Authorial superheroes — Jack Staff

As with almost all other comics, the best superhero comics are those outside the mainstream.

Alin Rautoiu
2 min readOct 1, 2016

The superhero remains one of the best genres created by the comic book medium because its stories demand a constant extensions and exhaustion of the comic book language (as opposed to drama) and without being able to adopt the idioms of other mediums (as it happens with science fiction or crime fiction) there is no recourse but invention. While it has grown to be without vigor and courage, precisely because mainstream superhero comics have adopted filmic surrogate techniques, unwelcomed on the page, there still are those appreciating the possibilities.

Jack Staff

With its last appearance in 2008, Paul Grist’s Jack Staff might be a bit old by now, but it still deserves recognition as one of the best superhero comics since the beginning of the century. It comes with outlandish concepts ranging from the expected, such as people missing decades by being frozen in ice to the deliciously outlandish in the form of fifth dimensional blobs feeding on time.
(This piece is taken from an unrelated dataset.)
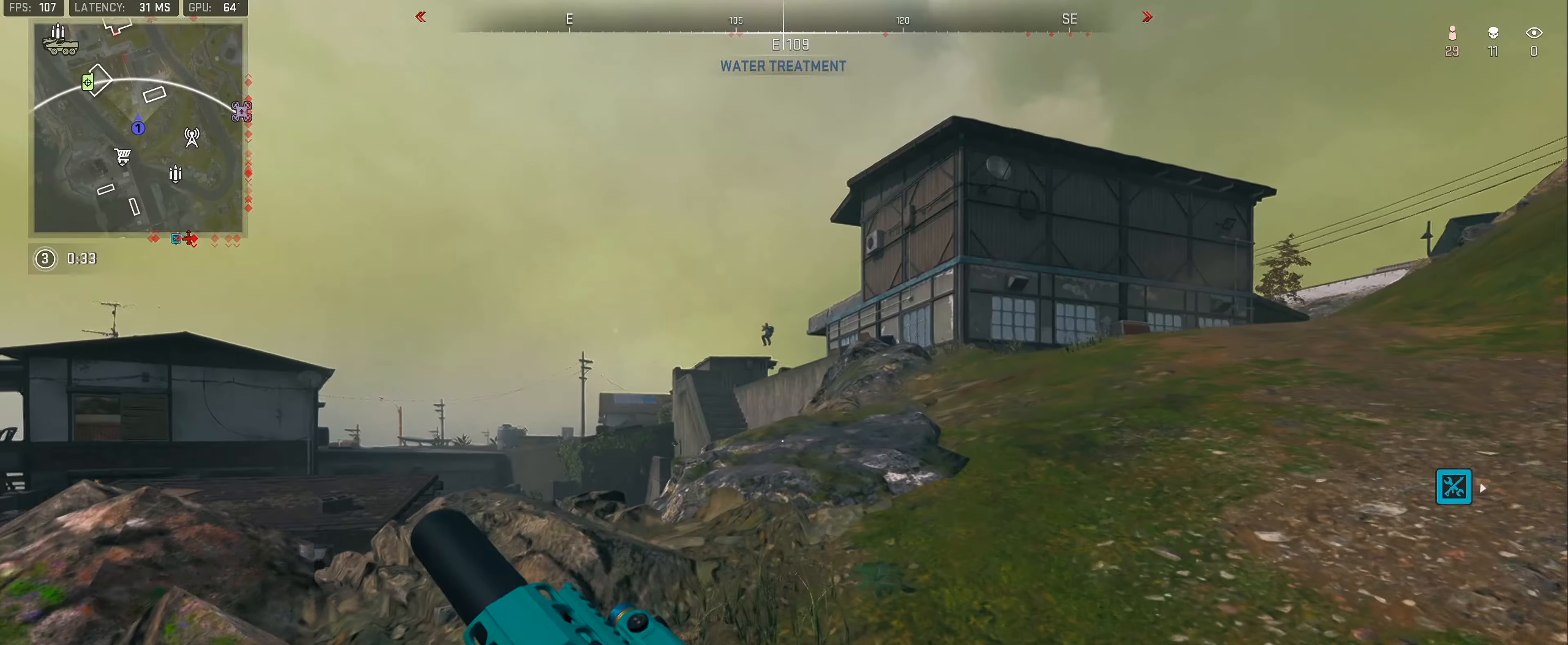
{"dt_ms": 500, "buttons": ["L2"], "left_stick": "right", "right_stick": "down-right", "button_events": [[17, "Y", "up"], [217, "L2", "down"]]}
It embraces the usual tropes and conventions plaguing genre fiction, but managing to make a delight out of every misunderstanding and twist ending.

But at the same time it is tremendously inventive playing with the meta-fictional and social elements other British writers built their name on, beating them at their own game, even poking fun at them, only with a much lighter touch, acknowledging the need for a strong foundation in storytelling (graphical and literary) and excelling at it. Grist’s blocky characters even if only minimally constructed and rendered at first just in harsh shadows then in flat colors have weight and expression, exuding personality and history. In his hands the comics language, page design, sequence, lettering become malleable, when precise moments where convention is slightly nudged seem to become the best choice Grist could have made.

Smart and rather than wanting to prove it expecting in turn intelligence from the reader, Paul Grist’s Jack Staff remains one of the best examples of what genre comics should be and what comics in general could be.